Business Companies 14 Nov 2019 Global fund managers ...

Global fund managers see equity as best doing asset class in 2020

DECCAN CHRONICLE. | RAVI RANJAN PRASAD
Published Nov 14, 2019, 1:46 am IST
Updated Nov 14, 2019, 1:46 am IST
52% expect equities to be the top performer in 2020, followed by commodities (21%) and cash (10%).
Investors added risk in November as their portfolios are no longer explicitly geared to assets that outperform in a low growth & low inflation backdrop, the survey said.
 Investors added risk in November as their portfolios are no longer explicitly geared to assets that outperform in a low growth & low inflation backdrop, the survey said.

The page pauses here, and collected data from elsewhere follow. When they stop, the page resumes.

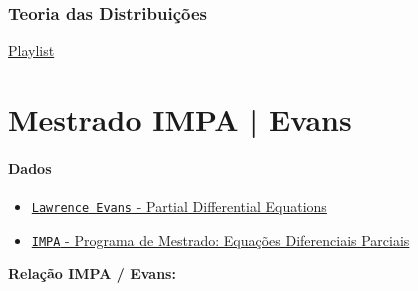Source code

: \documentclass[11pt]{article}
\begin{document}
\section{Teoria das Distribuições}

\href{https://www.youtube.com/playlist?list=PLBh2i93oe2qsbptdcvFlowCl51EX_a3nB}{Playlist}







































\pagebreak
\part{Mestrado IMPA | Evans}

\subsection*{Dados}

\begin{itemize}
	\item \href{https://drive.google.com/file/d/1bOlWX21qnyxnmdRSzDxEXiJgdZ38O2zZ/view?usp=sharing}{\texttt{Lawrence Evans} - Partial Differential Equations}
	\item \href{https://www.youtube.com/playlist?list=PLo4jXE-LdDTQZiRS7tEx-5hALcQFLthCS}{\texttt{IMPA} - Programa de Mestrado: Equações Diferenciais Parciais}
\end{itemize}

\vspace{8mm}

\textbf{Relação IMPA / Evans:}
\end{document}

Mumbai: More than 50 per cent of global fund managers surveyed by Bank of America Merrill Lynch during the first week of November expect equity to be best performing asset class in 2020.

According to the survey, recession concerns have vanished and fund managers expect a stronger global economy in the next year.

 

“Over half of investors surveyed (52 per cent) expect equities to be the top performing asset class in 2020, followed by commodities (21 per cent) and cash (10 per cent),” the survey said.

“The bulls are back,” said Michael Hartnett, Chief Investment Strategist, of America Merrill Lynch. “Investors are experiencing FOMO—the fear of missing out—which has prompted a wave of optimism and jump in exposure to equities and cyclicals,” Hartnett said.

Investors added risk in November as their portfolios are no longer explicitly geared to assets that outperform in a low growth & low inflation backdrop, the survey said.

Allocation to global equities jumped, indicating the highest level in one year as investor cash levels fell from 5.0 per cent last month to 4.2 per cent in November, the biggest monthly drop since November 2016 and lowest cash balance since June 2013.

Bank of America Merrill Lynch global fund manager survey was conducted between Novem-ber 1-7 and 230 panelists with $700 billion of asset under managment participated in total.

According to the survey, the US dollar is expected to depreciate in the next 12 months, say 37 per cent of investors surveyed said making it the weakest outlook on the US dollar since September 2007.

Trade war concerns (39 per cent) continued to top the list of tail risks cited by investors, followed by a bond market bubble (16 per cent), monetary policy impotence (12 per cent) and a slowdown in China (11 per cent).

The dominant concerns of investors since 2011 have been Eurozone debt & potential breakdown; Chinese growth; populism, quantitative tightening & trade wars.

Trade war has topped the charts for 19 of the past 21 surveys, the report said.

US tech & growth stocks topped the list of the most crowded trades identified by fund managers, ahead of US corporate bonds.

Allocation to commodities fell as trade war concerns slightly subsided and allocation to emerging market equities rose month on month and EM became most preferred region among equity investors.